Saved entries:
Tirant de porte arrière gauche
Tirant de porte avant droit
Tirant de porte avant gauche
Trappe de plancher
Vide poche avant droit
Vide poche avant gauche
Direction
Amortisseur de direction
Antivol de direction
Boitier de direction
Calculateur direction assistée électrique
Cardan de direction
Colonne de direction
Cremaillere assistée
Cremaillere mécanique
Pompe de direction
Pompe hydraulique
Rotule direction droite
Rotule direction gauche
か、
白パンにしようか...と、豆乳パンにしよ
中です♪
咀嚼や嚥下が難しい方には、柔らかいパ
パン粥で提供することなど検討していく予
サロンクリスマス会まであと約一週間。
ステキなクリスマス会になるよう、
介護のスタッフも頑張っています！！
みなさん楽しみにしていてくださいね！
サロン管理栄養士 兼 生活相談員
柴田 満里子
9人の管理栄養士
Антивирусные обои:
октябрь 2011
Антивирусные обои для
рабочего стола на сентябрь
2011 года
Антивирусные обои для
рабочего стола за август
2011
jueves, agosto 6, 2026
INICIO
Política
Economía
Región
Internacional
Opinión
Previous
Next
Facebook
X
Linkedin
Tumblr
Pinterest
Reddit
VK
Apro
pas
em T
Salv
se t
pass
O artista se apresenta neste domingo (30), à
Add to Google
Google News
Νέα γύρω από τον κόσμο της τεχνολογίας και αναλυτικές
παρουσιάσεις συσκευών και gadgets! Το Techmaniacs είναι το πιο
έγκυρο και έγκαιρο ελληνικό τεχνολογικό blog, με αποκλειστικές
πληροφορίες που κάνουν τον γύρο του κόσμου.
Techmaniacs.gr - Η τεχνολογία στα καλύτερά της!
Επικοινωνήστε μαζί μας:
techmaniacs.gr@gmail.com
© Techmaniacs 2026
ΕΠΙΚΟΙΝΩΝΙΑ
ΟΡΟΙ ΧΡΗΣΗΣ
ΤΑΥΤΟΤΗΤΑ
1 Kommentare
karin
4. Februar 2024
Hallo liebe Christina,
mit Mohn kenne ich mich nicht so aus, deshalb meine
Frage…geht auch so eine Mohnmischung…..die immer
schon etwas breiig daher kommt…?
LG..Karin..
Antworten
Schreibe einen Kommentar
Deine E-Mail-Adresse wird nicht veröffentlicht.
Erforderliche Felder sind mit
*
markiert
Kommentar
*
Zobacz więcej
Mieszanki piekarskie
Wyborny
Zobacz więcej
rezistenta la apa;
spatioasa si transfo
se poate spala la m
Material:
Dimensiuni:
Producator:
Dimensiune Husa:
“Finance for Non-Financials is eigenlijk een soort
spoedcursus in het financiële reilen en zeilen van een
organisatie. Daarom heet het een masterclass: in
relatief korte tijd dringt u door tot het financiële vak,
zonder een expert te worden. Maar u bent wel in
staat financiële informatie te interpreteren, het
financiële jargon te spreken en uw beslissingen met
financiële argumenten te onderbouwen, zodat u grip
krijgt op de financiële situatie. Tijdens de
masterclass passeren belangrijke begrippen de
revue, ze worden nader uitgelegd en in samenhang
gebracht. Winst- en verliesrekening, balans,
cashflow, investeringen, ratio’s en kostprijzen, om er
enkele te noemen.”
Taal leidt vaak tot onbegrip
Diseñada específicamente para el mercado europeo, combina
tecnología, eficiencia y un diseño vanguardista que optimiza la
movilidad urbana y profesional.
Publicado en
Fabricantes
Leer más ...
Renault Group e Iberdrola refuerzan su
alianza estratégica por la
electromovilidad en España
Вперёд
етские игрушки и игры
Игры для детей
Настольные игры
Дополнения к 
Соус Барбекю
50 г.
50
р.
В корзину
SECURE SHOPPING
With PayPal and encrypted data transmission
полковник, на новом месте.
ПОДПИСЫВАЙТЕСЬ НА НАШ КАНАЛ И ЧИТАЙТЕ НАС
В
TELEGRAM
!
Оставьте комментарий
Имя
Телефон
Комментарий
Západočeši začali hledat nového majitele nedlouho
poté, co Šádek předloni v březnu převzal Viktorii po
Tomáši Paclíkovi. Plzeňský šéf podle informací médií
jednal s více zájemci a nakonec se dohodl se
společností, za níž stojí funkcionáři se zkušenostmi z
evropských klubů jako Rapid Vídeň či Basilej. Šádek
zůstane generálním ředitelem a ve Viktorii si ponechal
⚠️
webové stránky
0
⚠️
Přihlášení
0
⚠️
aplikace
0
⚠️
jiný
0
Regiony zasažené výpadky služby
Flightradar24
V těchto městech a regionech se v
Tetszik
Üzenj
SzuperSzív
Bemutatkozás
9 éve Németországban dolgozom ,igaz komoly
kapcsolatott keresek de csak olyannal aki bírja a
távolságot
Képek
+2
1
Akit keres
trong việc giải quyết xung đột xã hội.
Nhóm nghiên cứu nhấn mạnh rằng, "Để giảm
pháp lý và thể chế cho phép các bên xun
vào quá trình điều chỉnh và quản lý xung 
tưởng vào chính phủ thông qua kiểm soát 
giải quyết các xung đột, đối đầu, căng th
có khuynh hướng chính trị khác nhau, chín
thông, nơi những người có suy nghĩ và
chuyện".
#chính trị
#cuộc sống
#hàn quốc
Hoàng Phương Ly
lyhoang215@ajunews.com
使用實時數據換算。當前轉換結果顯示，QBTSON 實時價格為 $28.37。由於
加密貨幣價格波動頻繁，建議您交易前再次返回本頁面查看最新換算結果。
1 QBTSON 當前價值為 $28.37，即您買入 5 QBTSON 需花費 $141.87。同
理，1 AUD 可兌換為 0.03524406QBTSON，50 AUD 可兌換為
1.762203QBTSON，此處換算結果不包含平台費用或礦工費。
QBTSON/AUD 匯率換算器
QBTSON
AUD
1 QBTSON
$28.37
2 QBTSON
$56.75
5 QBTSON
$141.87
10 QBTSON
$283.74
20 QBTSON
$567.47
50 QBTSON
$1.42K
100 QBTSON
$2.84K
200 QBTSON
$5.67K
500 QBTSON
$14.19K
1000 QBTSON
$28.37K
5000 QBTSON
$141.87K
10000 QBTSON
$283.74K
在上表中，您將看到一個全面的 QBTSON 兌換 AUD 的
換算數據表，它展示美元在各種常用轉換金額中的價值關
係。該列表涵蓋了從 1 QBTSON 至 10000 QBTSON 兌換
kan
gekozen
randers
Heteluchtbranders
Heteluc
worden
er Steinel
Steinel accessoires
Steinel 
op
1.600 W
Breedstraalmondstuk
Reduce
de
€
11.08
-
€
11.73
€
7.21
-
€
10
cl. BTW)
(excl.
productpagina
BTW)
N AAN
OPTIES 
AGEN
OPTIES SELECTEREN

◆ **Assignment**
In the records above, how many lines contain the word "Vide"? State only the number.

◆ **Task output**
2